Segment Start: DATA SHOWN
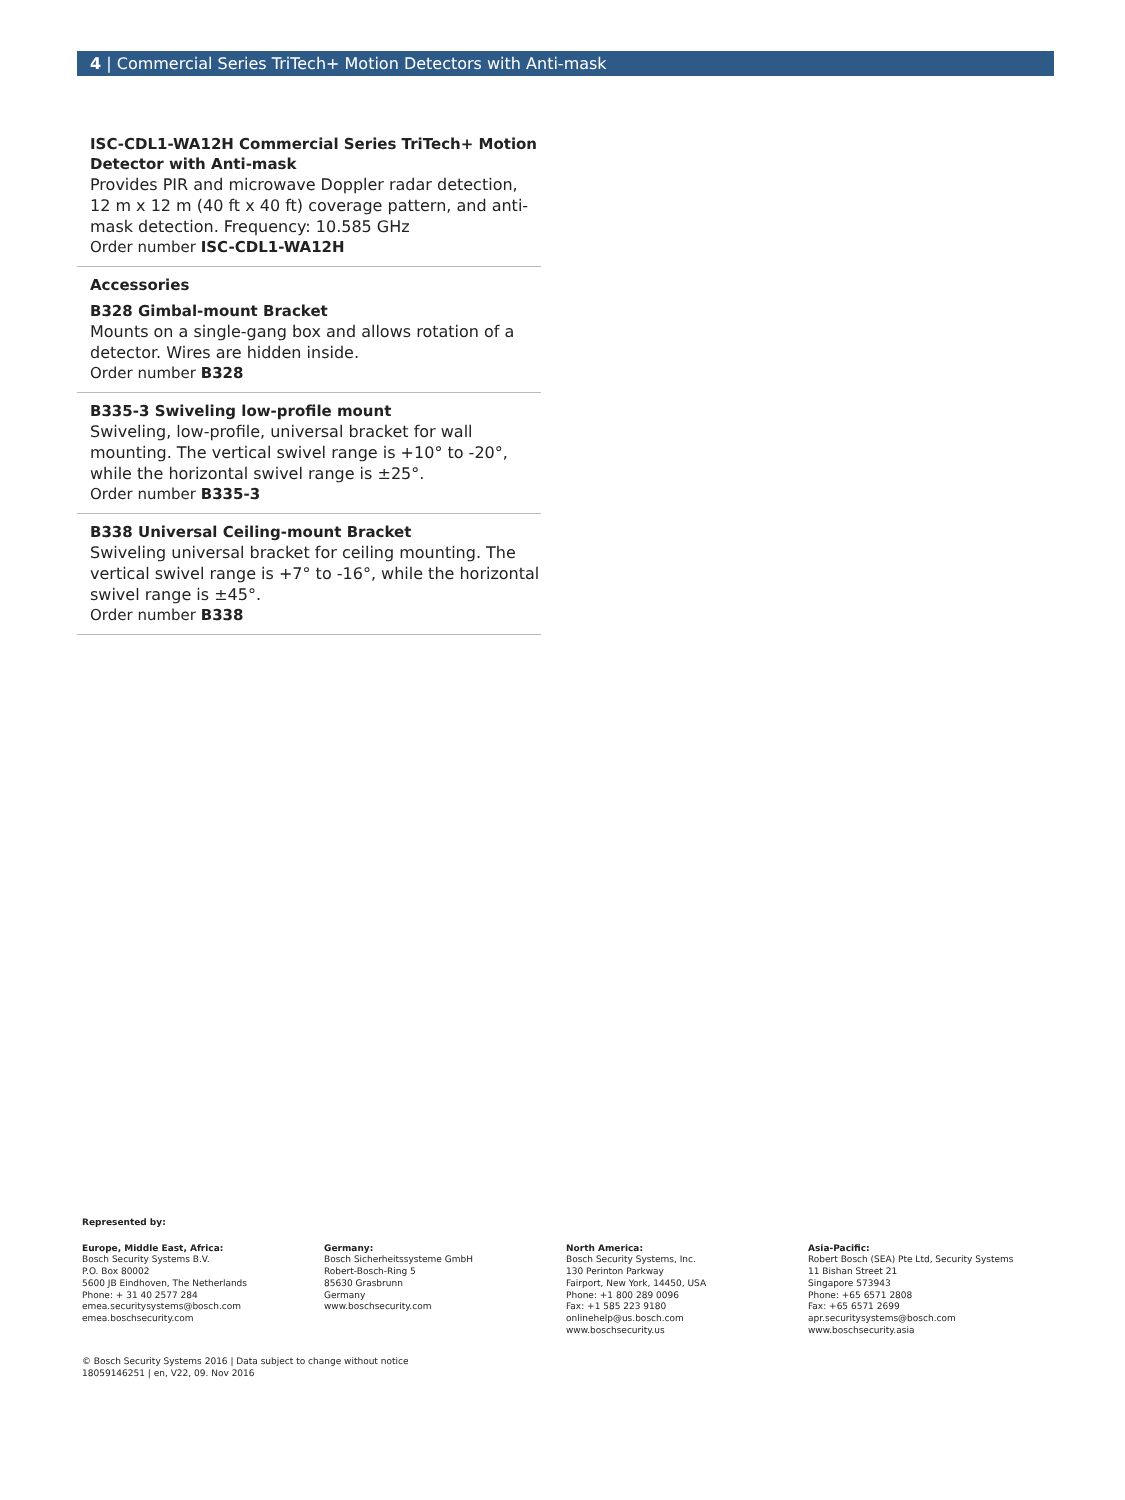4 | Commercial Series TriTech+ Motion Detectors with Anti-mask
ISC-CDL1-WA12H Commercial Series TriTech+ Motion Detector with Anti-mask
Provides PIR and microwave Doppler radar detection, 12 m x 12 m (40 ft x 40 ft) coverage pattern, and anti-mask detection. Frequency: 10.585 GHz
Order number ISC-CDL1-WA12H
Accessories
B328 Gimbal-mount Bracket
Mounts on a single-gang box and allows rotation of a detector. Wires are hidden inside.
Order number B328
B335-3 Swiveling low-profile mount
Swiveling, low-profile, universal bracket for wall mounting. The vertical swivel range is +10° to -20°, while the horizontal swivel range is ±25°.
Order number B335-3
B338 Universal Ceiling-mount Bracket
Swiveling universal bracket for ceiling mounting. The vertical swivel range is +7° to -16°, while the horizontal swivel range is ±45°.
Order number B338
Represented by:
Europe, Middle East, Africa:
Bosch Security Systems B.V.
P.O. Box 80002
5600 JB Eindhoven, The Netherlands
Phone: + 31 40 2577 284
emea.securitysystems@bosch.com
emea.boschsecurity.com
Germany:
Bosch Sicherheitssysteme GmbH
Robert-Bosch-Ring 5
85630 Grasbrunn
Germany
www.boschsecurity.com
North America:
Bosch Security Systems, Inc.
130 Perinton Parkway
Fairport, New York, 14450, USA
Phone: +1 800 289 0096
Fax: +1 585 223 9180
onlinehelp@us.bosch.com
www.boschsecurity.us
Asia-Pacific:
Robert Bosch (SEA) Pte Ltd, Security Systems
11 Bishan Street 21
Singapore 573943
Phone: +65 6571 2808
Fax: +65 6571 2699
apr.securitysystems@bosch.com
www.boschsecurity.asia
© Bosch Security Systems 2016 | Data subject to change without notice
18059146251 | en, V22, 09. Nov 2016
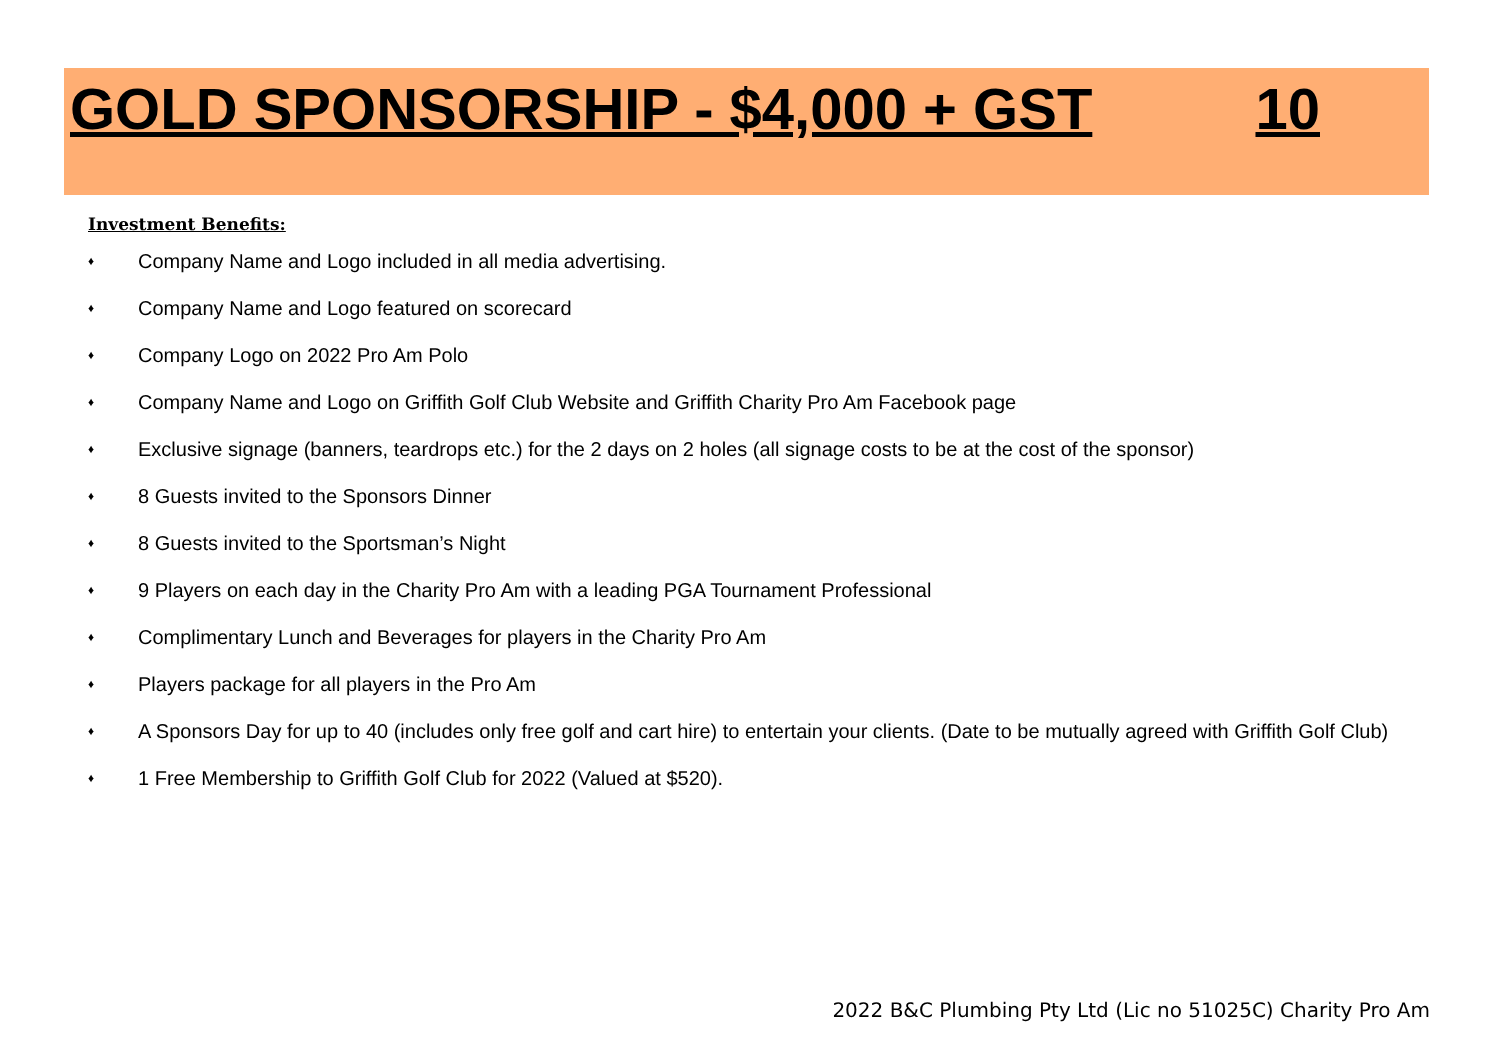GOLD SPONSORSHIP - $4,000 + GST 10
Investment Benefits:
♦ Company Name and Logo included in all media advertising.
♦ Company Name and Logo featured on scorecard
♦ Company Logo on 2022 Pro Am Polo
♦ Company Name and Logo on Griffith Golf Club Website and Griffith Charity Pro Am Facebook page
♦ Exclusive signage (banners, teardrops etc.) for the 2 days on 2 holes (all signage costs to be at the cost of the sponsor)
♦ 8 Guests invited to the Sponsors Dinner
♦ 8 Guests invited to the Sportsman’s Night
♦ 9 Players on each day in the Charity Pro Am with a leading PGA Tournament Professional
♦ Complimentary Lunch and Beverages for players in the Charity Pro Am
♦ Players package for all players in the Pro Am
♦ A Sponsors Day for up to 40 (includes only free golf and cart hire) to entertain your clients. (Date to be mutually agreed with Griffith Golf Club)
♦ 1 Free Membership to Griffith Golf Club for 2022 (Valued at $520).
2022 B&C Plumbing Pty Ltd (Lic no 51025C) Charity Pro Am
Segment End: DATA SHOWN
**TASK:** Within the listing above, locate the line containing "Am Facebook page" and the line containing "in the Pro Am". Reproduce those two lines and all lines between them exactly, with nothing added.

**WRITTEN ANSWER:**
♦ Company Name and Logo on Griffith Golf Club Website and Griffith Charity Pro Am Facebook page
♦ Exclusive signage (banners, teardrops etc.) for the 2 days on 2 holes (all signage costs to be at the cost of the sponsor)
♦ 8 Guests invited to the Sponsors Dinner
♦ 8 Guests invited to the Sportsman’s Night
♦ 9 Players on each day in the Charity Pro Am with a leading PGA Tournament Professional
♦ Complimentary Lunch and Beverages for players in the Charity Pro Am
♦ Players package for all players in the Pro Am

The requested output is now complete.